Corona Veranstaltungen von »Impuls« finden in der Fasanenstraße und in der Oranienburger Straße statt, wo ich auch ein kleines Büro habe. Im Dezember wird mein »Baby« 25 Jahre alt, worauf ich sehr stolz bin. Damals fing ich mit Führungen zu jüdischen Orten, Konzerten und Lesungen an – ausschließlich auf Russisch.

Mittlerweile bin ich sehr gut mit jüdischen Künstlern, Musikern und Schriftstellern vernetzt, die gerne aus der ganzen Welt zu uns kommen. Etwa 150 Veranstaltungen stellen wir im Jahr auf die Beine. Vor der Pandemie besuchten uns rund 7000 Interessierte im Jahr, doch Corona bremste uns aus. Im zweiten Jahr bekam Impuls aber wieder neuen Schwung. Im Frühjahr 2021 haben wir alle Veranstaltungen des Projektes (Kurse, Stadtführungen, Vorträge, Lesungen und Konzerte) online gestellt.

Vor elf Jahren habe ich meine Zweizimmerwohnung aufgegeben, um in die Nähe meiner Tochter zu ziehen.

Schon der erste Online-Kochkurs zu Purim und das Programm über Traditionen der Handwerkskunst bucharischer Juden haben uns öffentliches Interesse gebracht, erfolgreich war auch die Vortragsreihe »Juden in der Kunstgeschichte«. Und seit Februar arbeite ich wieder live und konnte schon viele neue Referenten, Künstler und Autoren aus der ganzen Welt gewinnen.

bürokratie Veranstaltungen sind das eine. Selbstverständlich sind sie eine Bereicherung. Aber sie müssen gut vorbereitet sein – und natürlich muss ich die Künstler erst einmal finden und die Events bewerben. Für mich heißt das, dass ich viel am Computer arbeite, um mich um die bürokratischen Angelegenheiten zu kümmern. Worüber ich mich sehr freue, ist, dass meine Arbeit und mein Engagement gesehen und gewürdigt werden. Ich kann selbstständig im Rahmen des Budgets planen. Besser geht es nicht.

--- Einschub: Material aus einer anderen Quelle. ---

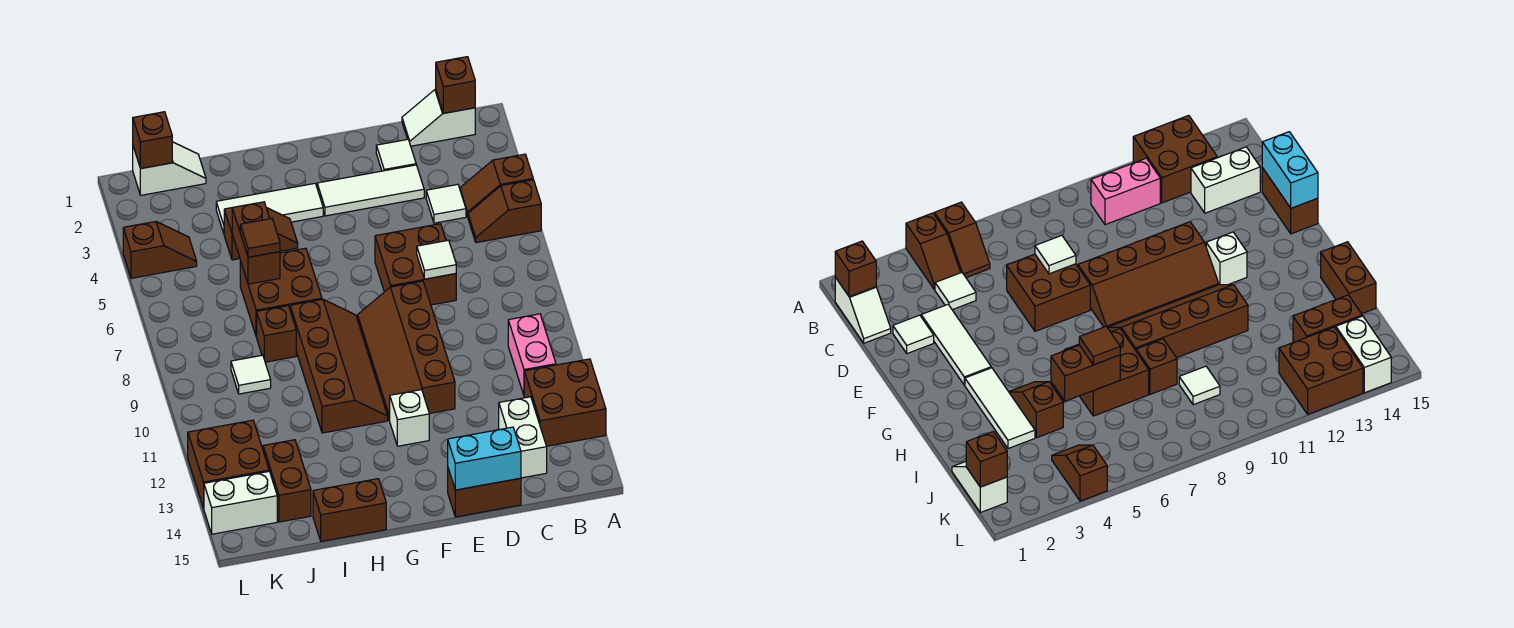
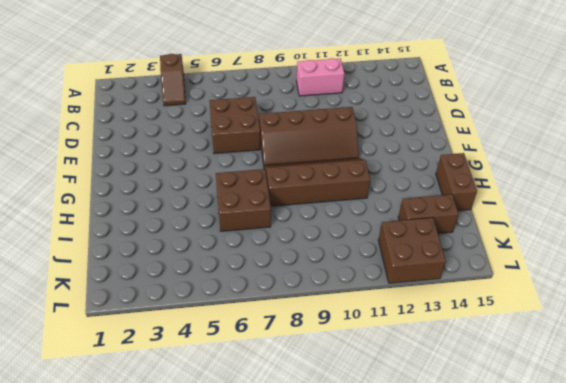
none -> brown 1x2 slope [468,180,541,243]
none -> brown 2x2 brick [524,359,606,446]
none -> white 1x2 slope [402,89,475,146]
none -> white 1x1 tile [426,184,466,223]

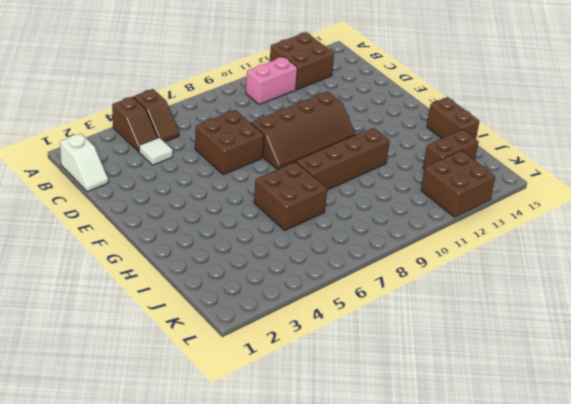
none -> white 1x2 brick [499,397,547,478]
none -> white 1x1 tile [376,139,416,171]
none -> white 1x3 tile [317,165,424,216]
none -> brown 1x2 brick [448,469,521,517]

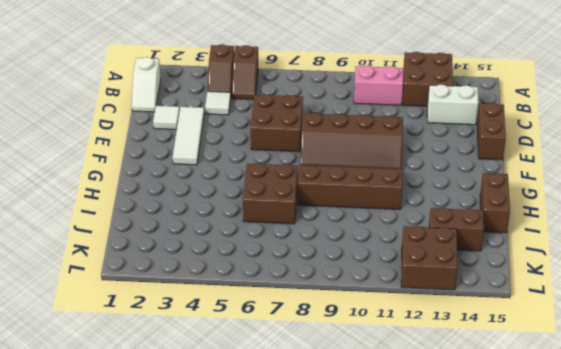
none -> white 1x1 brick [390,390,429,446]
none -> white 1x3 tile [216,183,323,233]
none -> brown 1x2 slope [224,208,298,260]
none -> brown 1x1 brick [257,306,296,362]

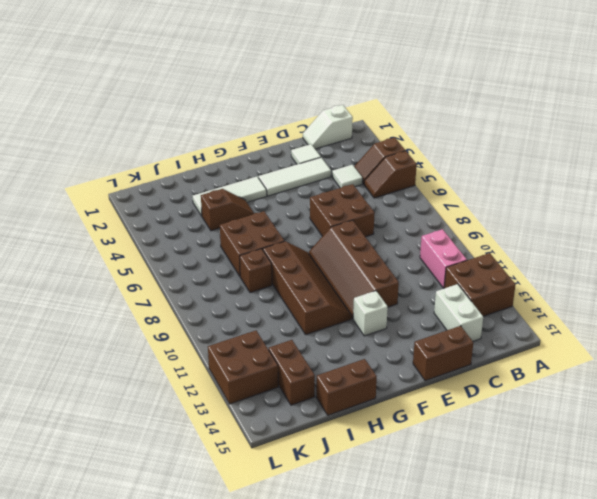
none -> white 1x2 slope [133,142,206,195]
none -> white 1x1 tile [231,355,271,394]
none -> brown 1x2 slope [123,222,197,278]
none -> white 1x2 brick [204,471,277,534]

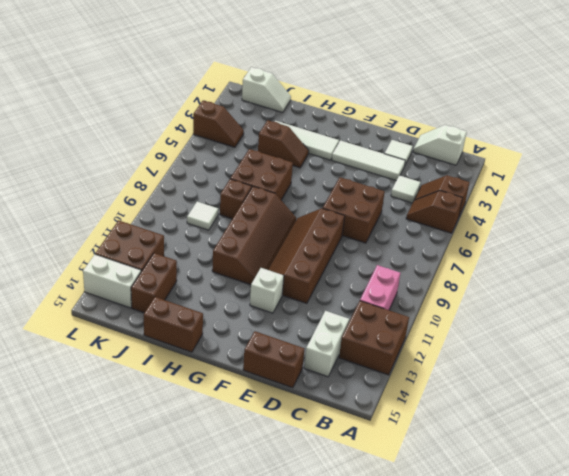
none -> brown 1x1 brick [436,57,475,113]
none -> white 1x1 tile [417,240,456,279]
none -> cyan 1x2 brick [448,427,521,490]
none -> brown 1x2 brick [232,202,280,284]

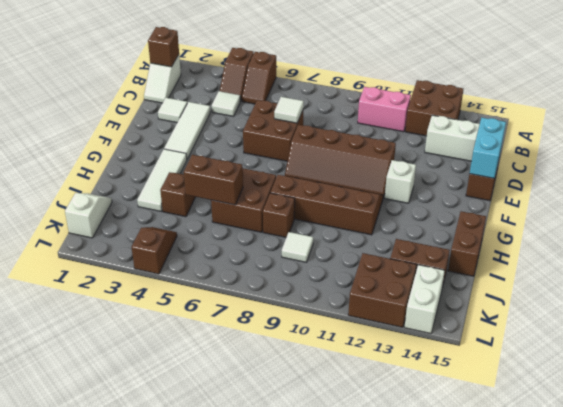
none -> brown 1x1 brick [133,112,172,169]
none -> brown 1x1 tile [240,219,280,257]

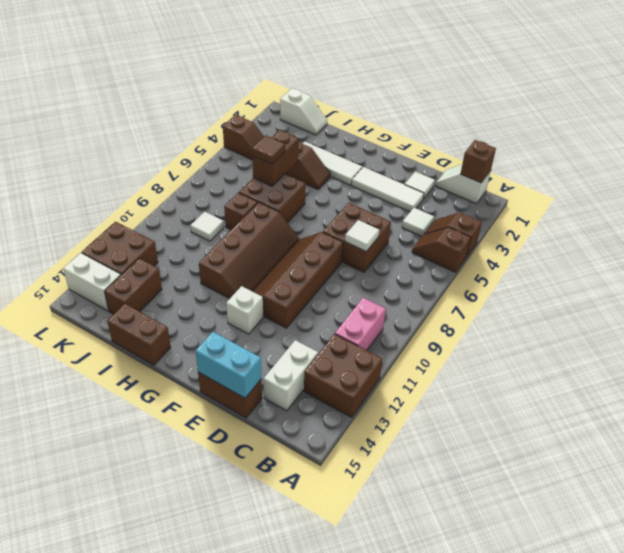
none -> brown 1x1 brick [133,112,172,169]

Doch ich weiß auch, dass ich meine Netzwerke ebenso für ukrainische Flüchtlinge brauche. Derzeit organisiert Impuls Stadtführungen speziell für Geflüchtete aus der Ukraine und hilft ihnen so, sich hier wohlzufühlen.

Vor elf Jahren habe ich meine Zweizimmerwohnung aufgegeben, um in die Nähe meiner Tochter zu ziehen, die Mutter wurde. Mittlerweile sind meine Enkel schon groß, aber wir sehen uns häufig. In meinem Wohnzimmer hängen Aquarelle, die mein Großvater gemalt hat und auf denen er die Landschaft Russlands festgehalten hat.

In Berlin fühle ich mich sicher und wohl. Dennoch ist Deutschland seiner Vergangenheit wegen keine zweite Heimat für mich geworden.